A pan minister Rostowski, mówiąc nawiasem, zażądał od Balcerowicza, żeby zdjął ludziom z widoku licznik długu publicznego, bo „zagrożenie już minęło". Nie chce mi się już nawet podejmować polemiki z tym przekonaniem, że niby dlaczego minęło ? bo według Eurostatu, który olewa jego „kreatywną księgowość", wynosi już ponad 56 proc. PKB (a więc tak naprawdę jesteśmy już poza drugim progiem oszczędnościowym) i stale rośnie. Ale zwróćcie Państwo uwagę ? trzy lata nas zapewniał, bożył się, omalże jak Wałęsa przysięgał na Matkę Boską, że żadnego zagrożenia nie ma. A teraz radośnie oznajmia, że już minęło. Jak takim nie wierzyć? Jak ich nie szanować?
Skoro przy fachowcach, to jak mam spokojnie pisać o Złotych Wężach, kiedy salon znalazł sobie nowego autoryteta od Smoleńska? Już nie pana Hypkiego, który redaguje pismo o lotnictwie, więc z grubsza wie przynajmniej co to samolot, ale niejakiego Krzysztofa Łozińskiego. Tenże pan Łoziński, którego pamiętam mgliście z czasów gdy bez większych sukcesów próbował kariery dziennikarza od wszystkiego, ogłasza, że profesor Binienda „plecie bzdury", a jego obliczenia nie są nic warte. I w ogóle nie jest żadnym tam ekspertem ani autorytetem. Dowodem fakt, że ? twierdzi pan Łoziński ? na stronie internetowej NASA nie znalazł on żadnych jego publikacji.
Otóż na stronie NASA jest 58 prac profesora Biniendy, co natychmiast opublikowali, z kompletem linków, prawicowi blogerzy. Do demaskowania nieuctwa i „bzdur" eksperta NASA, na dodatek, jak na złość naszym salonom, właśnie uhonorowanego prestiżową nagrodą Amerykańskiego Stowarzyszenia Inżynierów ASCE, bierze się facet, który nie umie nawet obsłużyć przeglądarki internetowej. Jego kompetencje są takie, że przedstawia się jako „pasjonat lotnictwa", i że kiedyś ścinał brzozę ? a właściwie nie wynika z rozmowy, że sam to robił, może tylko rozmawiał z kimś, kto brzozę rąbał ? i „każdy wie, jakie to twarde drzewo".

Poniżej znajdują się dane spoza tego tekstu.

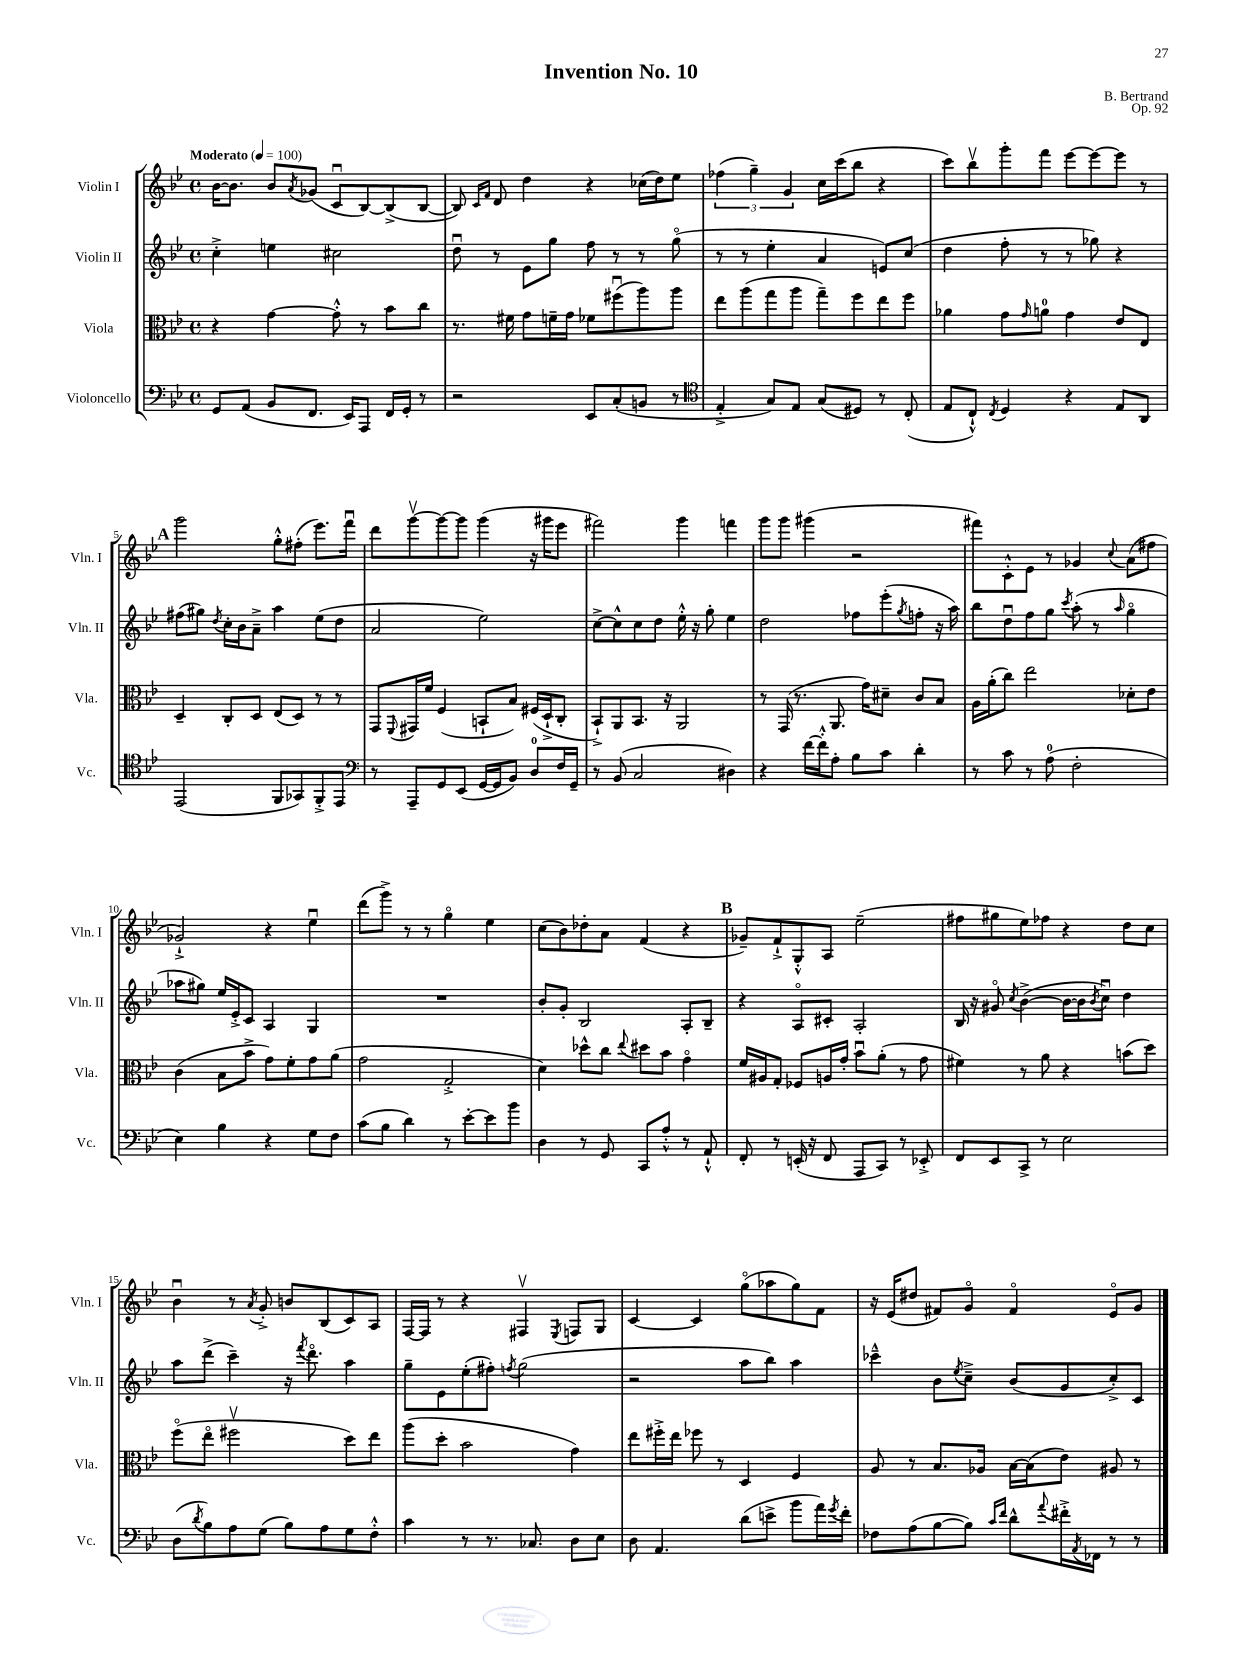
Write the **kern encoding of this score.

I takie oto mądrości komentatorzy i publicyści salonu oraz gwiazdy dziennikarstwa III RP ogłaszają „rozbiciem w puch pisowskich kłamstw o rzekomym zamachu", z tą samą groteskową butą, z jaką Janina Paradowska ogłasza, że „twarde i celne słowa premiera wywołały popłoch w szeregach PiS". Oczywiście, mogliby przecież znaleźć innego profesora, choćby nie tak utytułowanego, który by ? odpowiadając za to swoim nazwiskiem ? zweryfikował obliczenia profesora Biniendy (których jedyną podstawą, przypomnijmy, są dane podane w oficjalnym raporcie) i pokazał, gdzie i jaki popełnił on błąd. Mogli by, oczywiście, przecież całe elity intelektualne są u nich i z nimi. Ale z jakiegoś powodu wyciągają tylko takiego wuja-muja, „pasjonata lotnictwa", i nadrabiają pewnością siebie, bluzgami i agresją wobec tych, którzy ośmielają się kwestionować ustalenia pp. Anodiny i Millera. Którzy, nota bene, niczego nie przeliczali, ani nawet, co ostatnio przyznano, w ogóle nie badali tej nieszczęsnej brzozy. Bo po co, skoro wszystko było z góry było wiadomo.